Entries provided Block Start
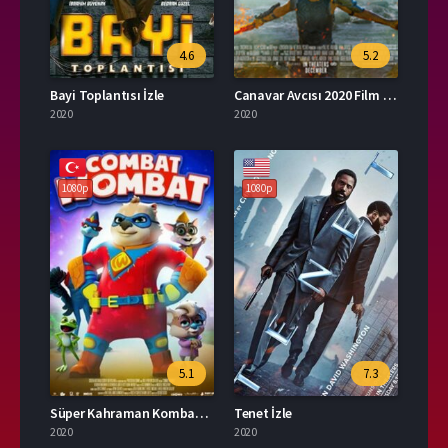
4.6
5.2
Bayi Toplantısı İzle
Canavar Avcısı 2020 Film Türkçe Dublaj İzle
2020
2020
1080p
1080p
5.1
7.3
Süper Kahraman Kombat İzle
Tenet İzle
2020
2020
Entries provided Block End
What is being asked =
Identify each line in the records that contains the string "İzle" and copy those lines in full. Case counts, so uppercase and lowercase letters are treated as different.

Answer =
Bayi Toplantısı İzle
Canavar Avcısı 2020 Film Türkçe Dublaj İzle
Süper Kahraman Kombat İzle
Tenet İzle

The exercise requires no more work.